-- Text provided --
- Opening Delimiter -

I recently bought a new phone.  Sometimes I buy things because I need the novelty and all of the short term gratification that comes with a new purchase.  I am still enamored by this phone nearly ten days later.  This was not just any phone nor was it any store.  

We are in the worst global recession in nearly 70 years.  Consumer spending is at an all time low, and unemployment is still growing by 400K plus people per month here in the states.  Circuit City recently shuttered its local store and many others.  Starbucks is closing 700 locations and two local car dealerships are shuttered after fifty plus years.  The normal bustling suburbs now look like a special on Frontline about an old factory town gone bad.

Back to the phone.  I went to the store at an off hour so it wouldn't be too busy.  Wrong!  I counted 40 plus customers and over 15 employees.  The employees wear different color shirts that designate their role to make this place sing.  The first thing I noticed is the lighting.  It was perfect, hardly any shadows anywhere.  There is music playing but it is just at the right level, like a great server at a restaraunt that you hardly notice but tip twenty five percent.  All of the products are on display to use, explore, and test.  There is no pressure selling but there is an unbeleivable environment for spending!

 I met a concierge and told her what I wanted to.  She asked me a few questions, offered some helpful information, and told me that I would soon meet with a specialist.  I then met Lou about two minutes later and he said he would be happy to help me.  Great, Lou seemed like a good guy.

Problem....Liz the concierge told Lou (yeah, thats right, Lou and the other specialists have so many appointments that they need reminders all of the time about their schedule) that he had an appointment in 16 minutes and that he wouldn't be able to help me until 4:30.  It was 2:44 in the afternoon.  Lets review, I am ready to plunk down a couple of hundred bucks, sign a contract and leave.  The demand at this place is so high that the answer I had for a short second was, come back in one hour and forty five minutes and we can see you.  Mind you, Lou and Liz were incredibly nice and helpful, but hey, don't you people know who I am??

- Closing Delimiter -

-- Dataset section --
- Opening Delimiter -

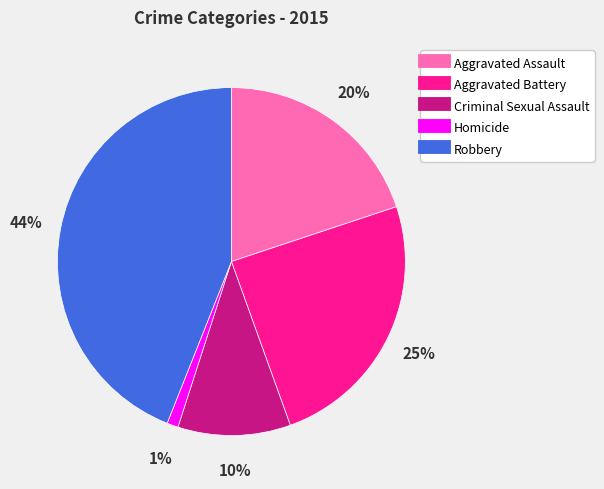

How many slices are in this pie chart?

5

- Closing Delimiter -

-- Aim of the exercise --
Pick up the account of buying a new phone above and continue it from its final sentence.

-- Final answer --
Fortunately Lou squeezed me in  had me out of there in 12 minutes and was early for his 3 o'clock.  I spent 200.00 and left with a new phone, but its not just any phone.

I was at the Apple store.  Thats right, the only place in North America's second largest shopping mall that has a line that regularly stretcches around the corner for premium products that you cannot buy anywhere else.  If you've had the experience of buying in these stores, you know that the employees are passionate, knowledgable and most importantly, users of the products. 

What does any of this have to do with structured cabling sales you ask....not much on the surface.  We don't work in a retail model.  We don't sell paper thin laptops or really great computers.  We sell passive copper and fiber systems and struggle to explain to our friends what we do and how our products work.  You know what I mean.  Your parents or uncles just give up and say you work "in computers"!  

Give some thought to the environment you create when you are working with a prospect.  How do you present your solution and deliver a message that separates you from your competition.  Are you creating the ideal buying enviroment for your customer?  In our business, this environment might mean eliminating risks for your prospect and using your creative strengths to do so.  

Referrals are a great start.  Ask one of your better clients to write a letter or call a prospect on your behalf.  Address performance issues by engaging a specialist form your company and a financial professional to talk about depreciation, leasing, or other creative financial solutions that make your client's risk levels diminish.  Tell your clients abut the amount of money your other clients spend every year to support a poorly planned cable plant or better yet, show them the actual costs and pictures.  This is not fear based selling, this is an asset to your prospect.

Apple gets people to line up for their products, pay more, and come back over and over.  Their stores are beautiful, their products are innovative and functionally awesome, and people use their products everyday.  Here is the scary part abut their growth potential, Apple computers make up less than 5 percent of the computer market.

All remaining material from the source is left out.